By David Roberts
The recently announced thaw in US-Cuba relations is a boon to all Latin America and to the region's ties with Washington. The issue of US sanctions against Cuba has dogged relations between Latin America and the US for decades, with even the more liberal, pro-market countries in the region calling for the embargo to be lifted.
Some have speculated that Venezuela, Cuba's closest ally in the region, will now be isolated as Havana looks more to the US, leaving Caracas as something of a lone wolf in its ranting and raving against Washington. That appears to be wishful thinking. Cuba and the US are not suddenly going to become the best of chums.
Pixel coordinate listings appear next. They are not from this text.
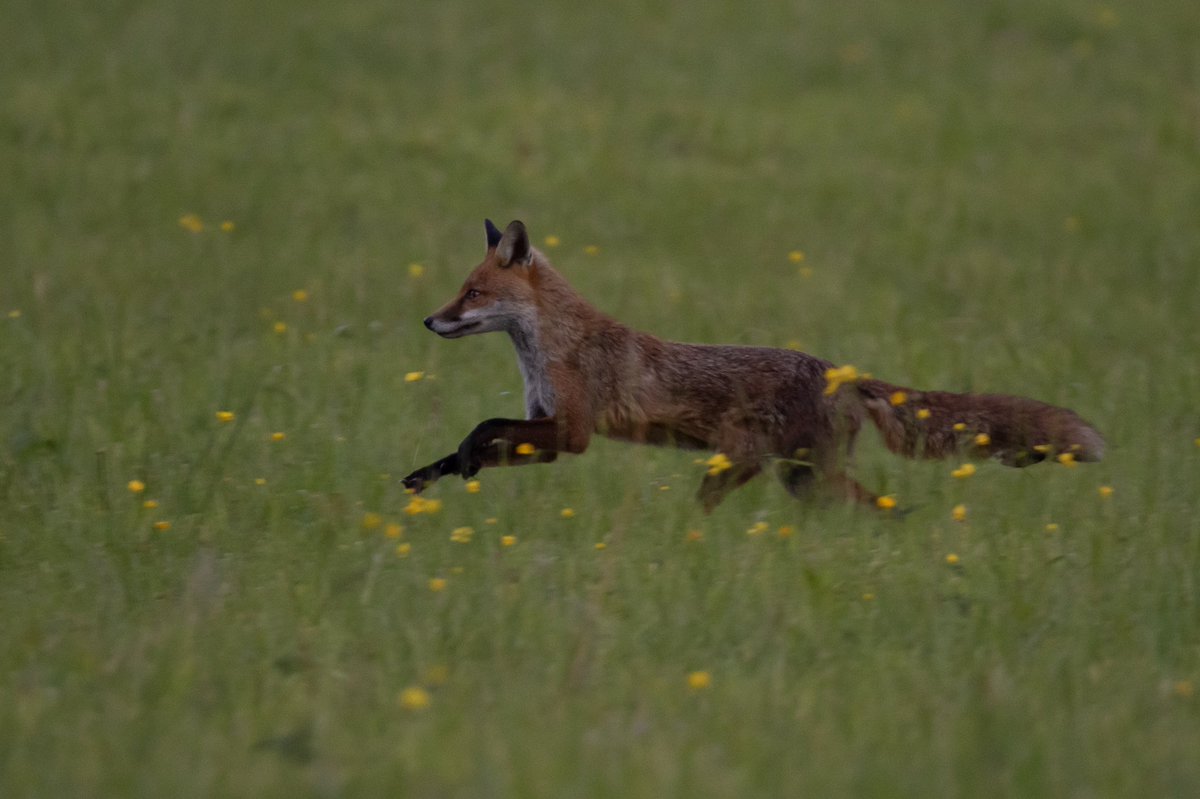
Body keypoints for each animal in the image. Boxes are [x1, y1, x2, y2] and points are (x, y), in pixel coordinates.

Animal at [398, 218, 1099, 511]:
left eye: (473, 293)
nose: (428, 321)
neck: (550, 348)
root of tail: (840, 371)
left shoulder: (572, 431)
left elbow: (483, 427)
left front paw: (460, 460)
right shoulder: (546, 432)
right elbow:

The decision to restore full diplomatic ties and loosen the economic and travel restrictions (including the ability of US citizens to travel to Cuba, a restriction that smacks of a totalitarian state) is highly significant, even historic as Barack Obama put it. But major change is not going to come overnight, and the likes of McDonalds and Starbucks are not suddenly going to pop up in Havana and Santiago de Cuba.
For a start, the US already has a large diplomatic mission in the Cuban capital, and economic restrictions have been partially lifted in recent years, while Cuba itself has been undergoing a process of gradual and very partial economic liberalization. What is more, to end the embargo altogether will require the approval of the US congress, where the Republicans will now control both houses and will surely not vote in favor.
But the hope and expectation is that, as relations improve during the last two years of the Obama administration, support for the embargo will fade with the benefits of closer political and economic ties becoming evident, and whoever succeeds him will have the backing to end the patently ineffective embargo. That, in turn, would mean the Cuban regime would no longer have an excuse – as the embargo has been for the last 50 years – for stifling democratic change and using it as a scapegoat (with some justification) for the country's economic woes.
At the same time, scrapping the embargo would be good for business in the US and elsewhere – given the dire economic straits that Cuba's oil benefactor Venezuela is in, and with crude prices in freefall, shouldn't US companies help Cuba develop its own hydrocarbon resources?
Finally, and almost as an aside, a big unknown in all this is the role of Fidel Castro. Did he approve of the secret talks with Washington and the agreement between his brother Raúl and Obama? Was he involved in the process? Could the agreement have been reached if he were still in charge? We've heard nothing from Fidel so far.
Whatever the case, many have said that real change could not happen in Cuba while the Castro brothers are still alive. It seems those people could, thankfully, be proved wrong, and that would be of benefit to the whole of the Americas.